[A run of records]

___

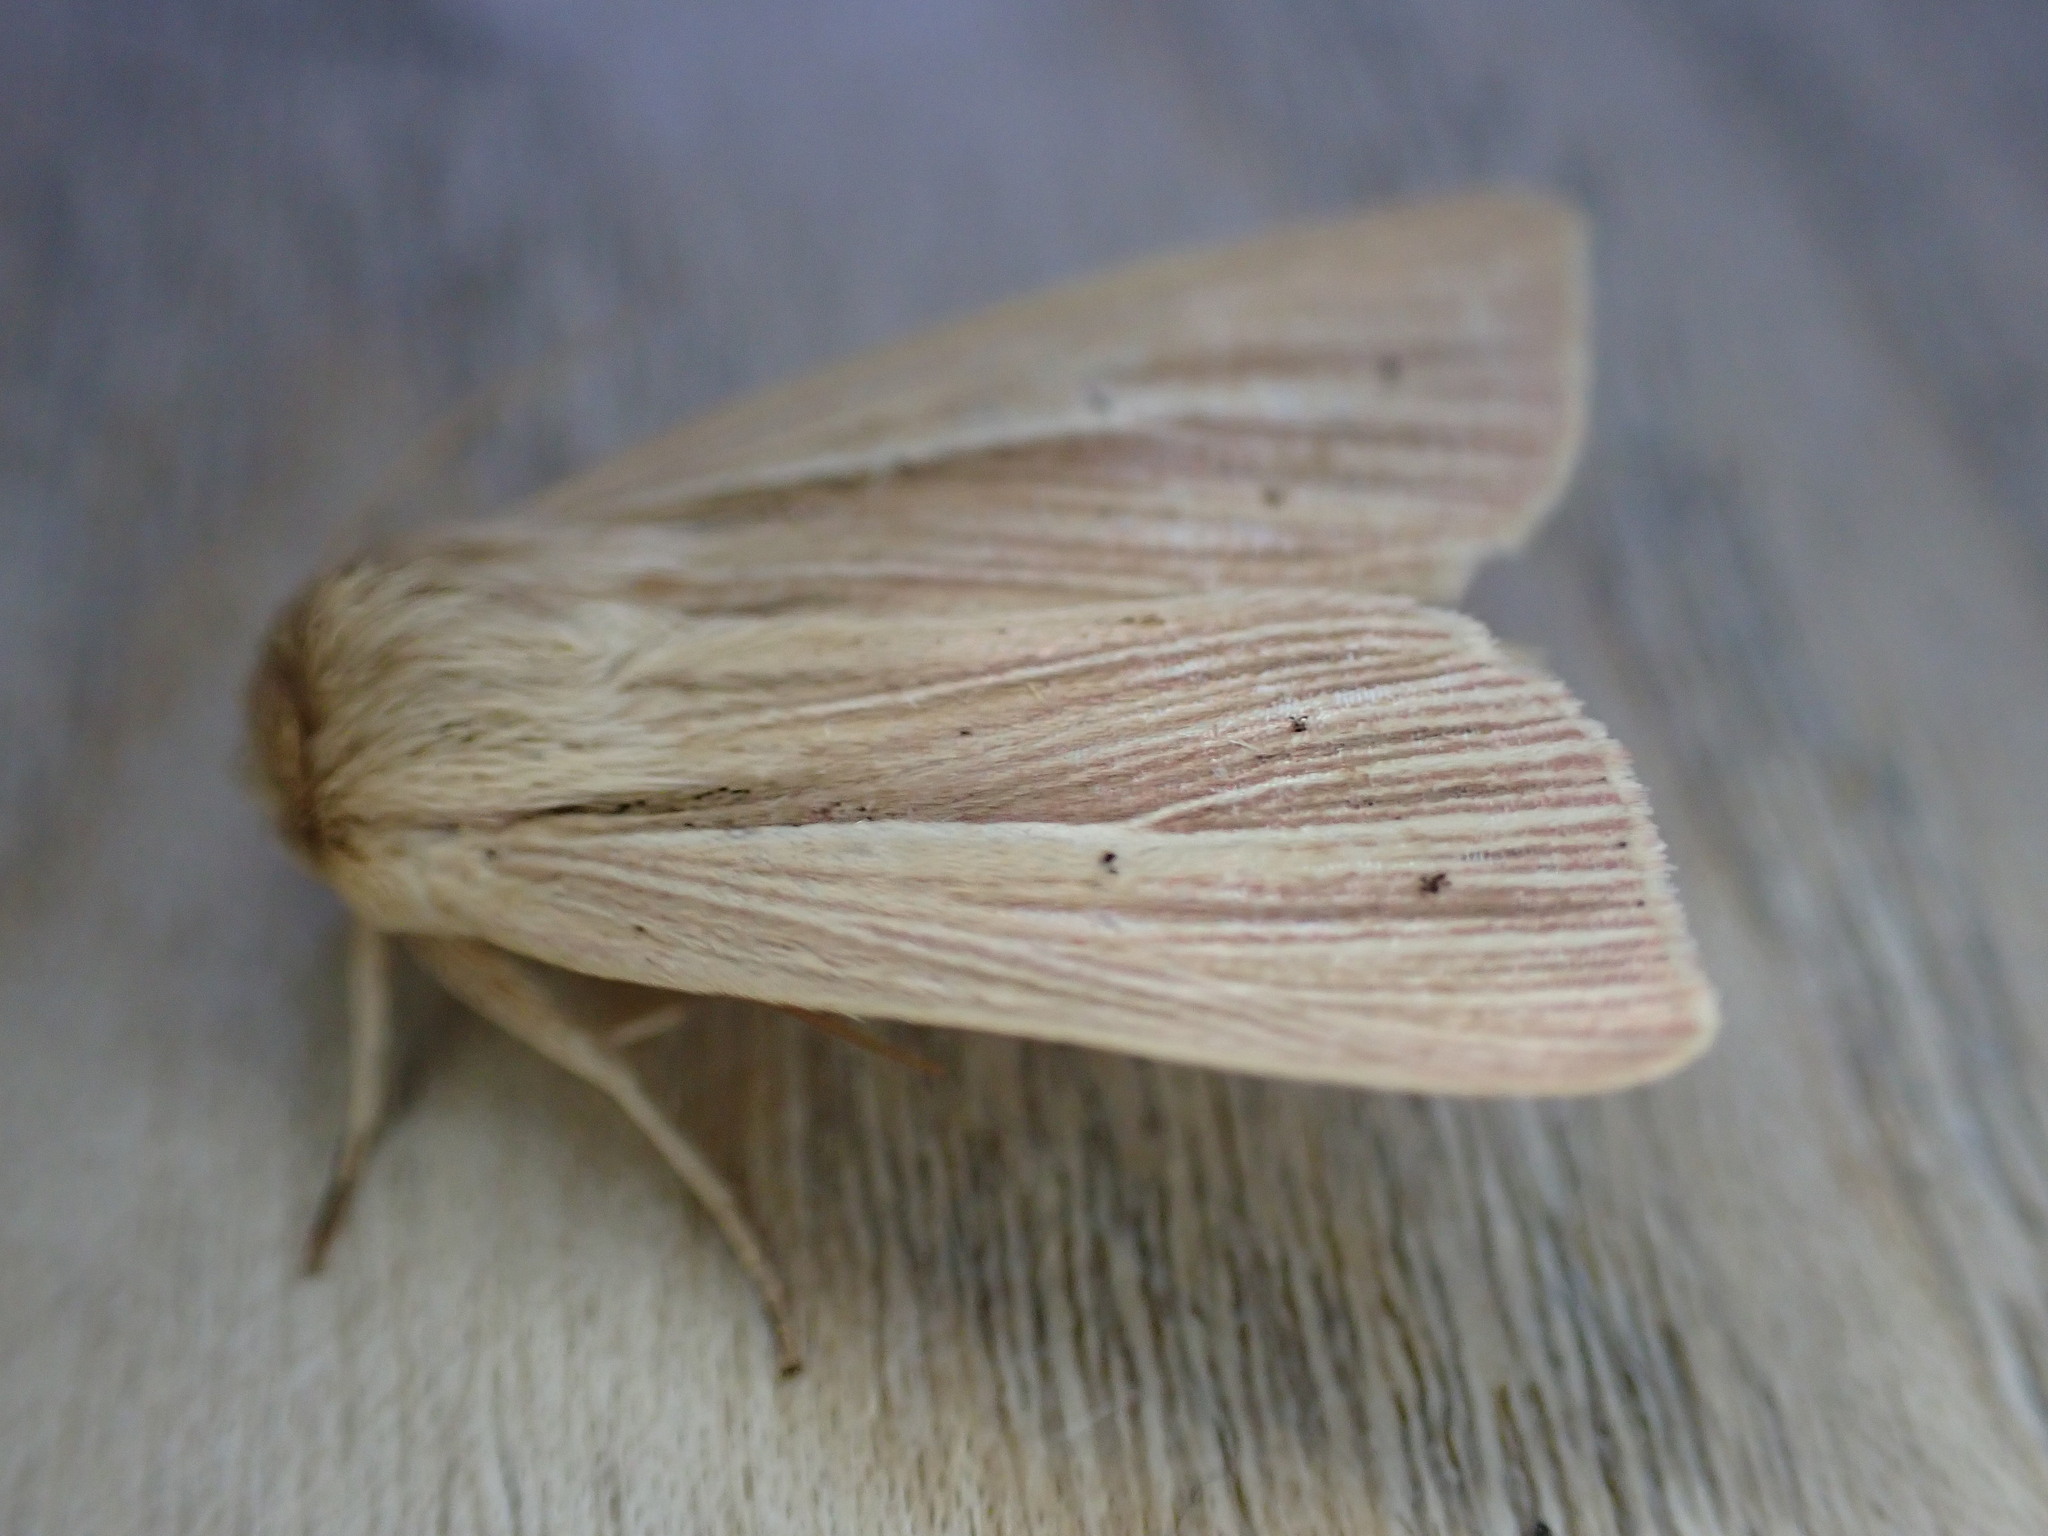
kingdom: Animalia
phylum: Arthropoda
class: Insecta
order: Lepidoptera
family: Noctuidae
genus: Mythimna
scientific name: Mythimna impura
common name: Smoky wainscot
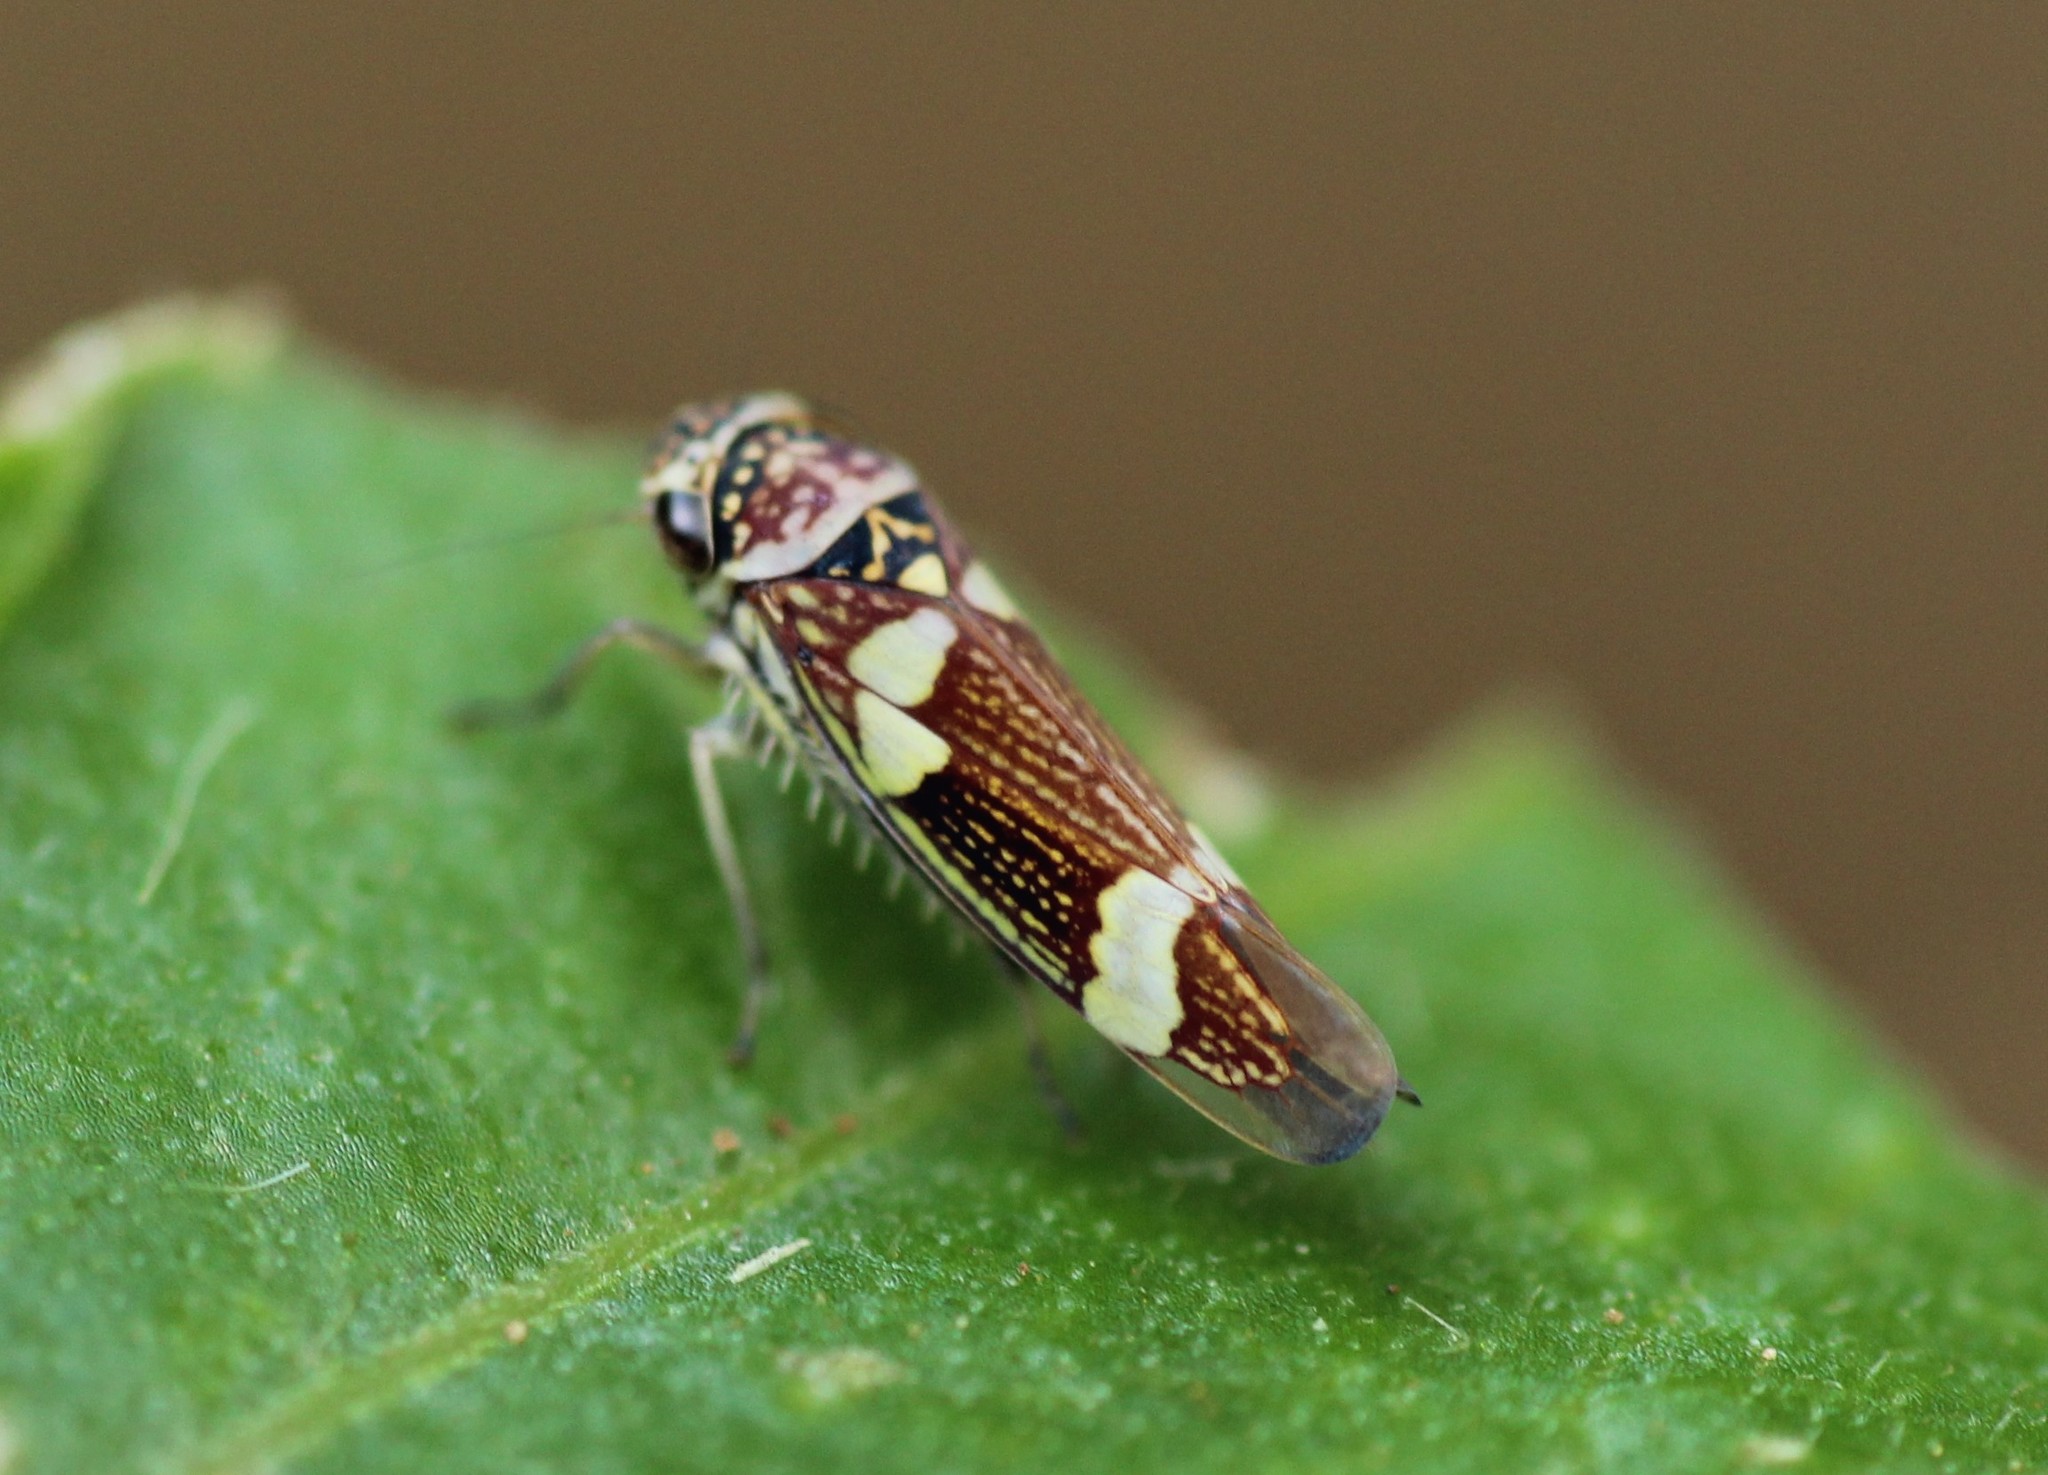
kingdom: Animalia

___

● **To do**
Format the lines of the data above as a numbered list, skipping blank lines and leaving out the pictures.

● **Exercise result**
1. kingdom: Animalia
2. phylum: Arthropoda
3. class: Insecta
4. order: Lepidoptera
5. family: Noctuidae
6. genus: Mythimna
7. scientific name: Mythimna impura
8. common name: Smoky wainscot
9. kingdom: Animalia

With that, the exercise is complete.